Le rover se distingue de l'atterrisseur par sa mobilité qui lui permet d'étudier une région plus étendue que celle du site d'atterrissage. Il peut être dirigé vers une zone intéressante aux reliefs contrastés qui ne permet pas d'atterrir en sécurité comme un cratère, un affleurement ou des rochers. Au delà des obstacles rencontrés sur le terrain, la mobilité du rover est aussi limitée par les conditions climatiques et d'ensoleillement. Il est souvent équipé de panneaux solaires qui lui fournissent l'énergie nécessaire à ses déplacements.
Contrairement à un orbiteur qui effectue des observations et des mesures depuis une orbite, le rover peut analyser physiquement les matériaux et roches en surface. En effet, il peut être équipé d'instruments scientifiques variés (spectromètre, foreuse, four, capteurs, appareils photographiques) qui permettent d'apporter des informations plus précis sur la composition des matériaux.
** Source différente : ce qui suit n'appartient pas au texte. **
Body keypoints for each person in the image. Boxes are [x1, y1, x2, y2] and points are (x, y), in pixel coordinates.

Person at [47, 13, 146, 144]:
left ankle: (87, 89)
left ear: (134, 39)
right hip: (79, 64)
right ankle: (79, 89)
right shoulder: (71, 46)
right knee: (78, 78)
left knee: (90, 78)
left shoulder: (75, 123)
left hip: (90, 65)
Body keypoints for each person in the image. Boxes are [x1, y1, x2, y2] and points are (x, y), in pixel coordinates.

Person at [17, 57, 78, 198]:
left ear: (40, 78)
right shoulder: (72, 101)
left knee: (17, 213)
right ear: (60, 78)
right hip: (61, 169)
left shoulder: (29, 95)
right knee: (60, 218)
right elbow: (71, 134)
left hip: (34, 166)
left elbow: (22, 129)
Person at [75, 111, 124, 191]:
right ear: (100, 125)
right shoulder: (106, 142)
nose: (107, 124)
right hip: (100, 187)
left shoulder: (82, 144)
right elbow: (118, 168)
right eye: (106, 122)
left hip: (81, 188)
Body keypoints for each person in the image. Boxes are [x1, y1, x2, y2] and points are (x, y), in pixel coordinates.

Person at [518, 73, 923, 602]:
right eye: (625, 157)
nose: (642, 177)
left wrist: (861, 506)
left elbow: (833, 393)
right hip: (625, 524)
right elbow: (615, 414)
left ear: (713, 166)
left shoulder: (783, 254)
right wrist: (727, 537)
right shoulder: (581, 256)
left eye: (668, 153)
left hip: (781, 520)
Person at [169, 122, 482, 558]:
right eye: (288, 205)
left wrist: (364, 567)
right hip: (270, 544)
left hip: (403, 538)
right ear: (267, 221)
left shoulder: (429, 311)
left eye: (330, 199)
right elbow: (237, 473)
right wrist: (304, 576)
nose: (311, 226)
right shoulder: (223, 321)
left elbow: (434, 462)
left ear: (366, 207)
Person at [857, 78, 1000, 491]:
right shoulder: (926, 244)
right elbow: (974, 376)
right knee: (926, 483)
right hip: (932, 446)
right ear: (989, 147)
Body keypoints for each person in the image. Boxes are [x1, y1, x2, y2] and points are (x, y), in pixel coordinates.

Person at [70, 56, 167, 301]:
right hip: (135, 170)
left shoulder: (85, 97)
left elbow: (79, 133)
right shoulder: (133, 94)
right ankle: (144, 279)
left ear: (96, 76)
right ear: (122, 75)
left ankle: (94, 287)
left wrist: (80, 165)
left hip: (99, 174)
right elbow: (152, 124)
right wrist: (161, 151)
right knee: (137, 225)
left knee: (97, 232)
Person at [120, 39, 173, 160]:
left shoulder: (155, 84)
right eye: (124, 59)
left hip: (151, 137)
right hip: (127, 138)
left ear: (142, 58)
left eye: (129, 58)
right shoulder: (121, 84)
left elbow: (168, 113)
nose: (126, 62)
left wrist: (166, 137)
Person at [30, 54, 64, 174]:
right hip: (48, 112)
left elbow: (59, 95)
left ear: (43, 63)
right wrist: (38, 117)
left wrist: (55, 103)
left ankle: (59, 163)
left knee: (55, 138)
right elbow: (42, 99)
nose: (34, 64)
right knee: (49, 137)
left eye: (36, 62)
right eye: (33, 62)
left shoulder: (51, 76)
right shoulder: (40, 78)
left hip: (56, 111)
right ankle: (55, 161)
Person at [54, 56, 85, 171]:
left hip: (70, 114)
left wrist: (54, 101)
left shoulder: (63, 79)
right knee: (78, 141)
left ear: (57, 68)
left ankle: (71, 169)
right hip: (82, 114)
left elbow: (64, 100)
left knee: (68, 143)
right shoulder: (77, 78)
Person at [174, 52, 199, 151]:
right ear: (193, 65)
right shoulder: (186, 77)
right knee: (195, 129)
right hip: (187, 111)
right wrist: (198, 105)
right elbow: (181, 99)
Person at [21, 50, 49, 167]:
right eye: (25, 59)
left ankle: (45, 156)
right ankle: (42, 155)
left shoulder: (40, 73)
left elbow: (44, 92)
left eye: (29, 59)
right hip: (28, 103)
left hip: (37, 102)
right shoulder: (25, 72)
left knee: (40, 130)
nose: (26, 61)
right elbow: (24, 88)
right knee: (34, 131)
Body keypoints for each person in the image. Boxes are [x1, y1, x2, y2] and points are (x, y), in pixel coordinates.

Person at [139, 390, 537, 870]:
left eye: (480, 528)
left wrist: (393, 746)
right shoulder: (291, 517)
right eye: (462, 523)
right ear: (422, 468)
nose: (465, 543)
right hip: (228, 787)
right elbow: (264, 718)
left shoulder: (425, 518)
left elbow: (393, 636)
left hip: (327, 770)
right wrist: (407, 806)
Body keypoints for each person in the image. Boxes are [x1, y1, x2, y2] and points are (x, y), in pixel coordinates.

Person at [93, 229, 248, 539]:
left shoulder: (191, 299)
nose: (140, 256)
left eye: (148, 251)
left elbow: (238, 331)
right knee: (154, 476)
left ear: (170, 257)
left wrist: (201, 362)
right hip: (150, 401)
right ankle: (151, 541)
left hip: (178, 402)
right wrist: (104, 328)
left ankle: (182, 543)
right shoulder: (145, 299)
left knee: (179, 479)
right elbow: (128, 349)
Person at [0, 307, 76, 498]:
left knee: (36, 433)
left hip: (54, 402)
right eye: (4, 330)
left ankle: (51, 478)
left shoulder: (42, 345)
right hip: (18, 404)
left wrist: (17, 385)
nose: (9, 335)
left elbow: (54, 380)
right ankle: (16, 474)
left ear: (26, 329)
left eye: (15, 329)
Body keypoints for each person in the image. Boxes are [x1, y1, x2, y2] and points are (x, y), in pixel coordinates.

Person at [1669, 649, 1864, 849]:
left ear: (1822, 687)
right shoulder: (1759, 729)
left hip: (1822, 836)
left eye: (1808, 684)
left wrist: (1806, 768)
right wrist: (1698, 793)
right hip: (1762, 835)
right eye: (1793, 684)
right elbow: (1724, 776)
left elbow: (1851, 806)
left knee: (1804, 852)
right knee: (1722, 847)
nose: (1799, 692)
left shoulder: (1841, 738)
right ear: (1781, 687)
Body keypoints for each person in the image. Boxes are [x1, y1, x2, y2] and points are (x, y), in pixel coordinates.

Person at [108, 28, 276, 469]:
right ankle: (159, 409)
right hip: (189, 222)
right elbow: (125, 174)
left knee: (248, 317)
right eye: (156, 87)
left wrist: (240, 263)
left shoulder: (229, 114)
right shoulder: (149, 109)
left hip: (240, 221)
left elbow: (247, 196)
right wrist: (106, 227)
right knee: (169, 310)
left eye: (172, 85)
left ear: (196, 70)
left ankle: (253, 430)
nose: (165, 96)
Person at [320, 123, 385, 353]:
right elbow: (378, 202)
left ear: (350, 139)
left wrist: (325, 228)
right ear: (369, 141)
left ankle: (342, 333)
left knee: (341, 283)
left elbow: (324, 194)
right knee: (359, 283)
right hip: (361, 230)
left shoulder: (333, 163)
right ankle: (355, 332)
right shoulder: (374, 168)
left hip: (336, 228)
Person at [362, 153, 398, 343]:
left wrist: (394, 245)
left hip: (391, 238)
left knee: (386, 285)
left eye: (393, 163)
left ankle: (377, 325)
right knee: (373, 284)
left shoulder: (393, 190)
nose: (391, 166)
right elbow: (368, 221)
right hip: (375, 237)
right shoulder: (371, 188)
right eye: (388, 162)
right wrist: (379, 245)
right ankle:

La zone de prospection du rover se limite à une région proche du site d'atterrissage. Le choix d'utiliser un rover est audacieux car la phase d'atterrissage est particulièrement délicate et souvent la raison de l'échec de la mission.
La distance qui sépare le rover de la Terre ne permet pas de communiquer en temps réel. Dans le cas de la planète Mars comme sur la mission Mars Exploration Rovers, le temps du signal aller-retour peut atteindre une quarantaine de minutes suivant la possition des planètes. Le rover doit donc être conçu pour fonctionner de manière autonome et avec en général une aide reçu assez limitée.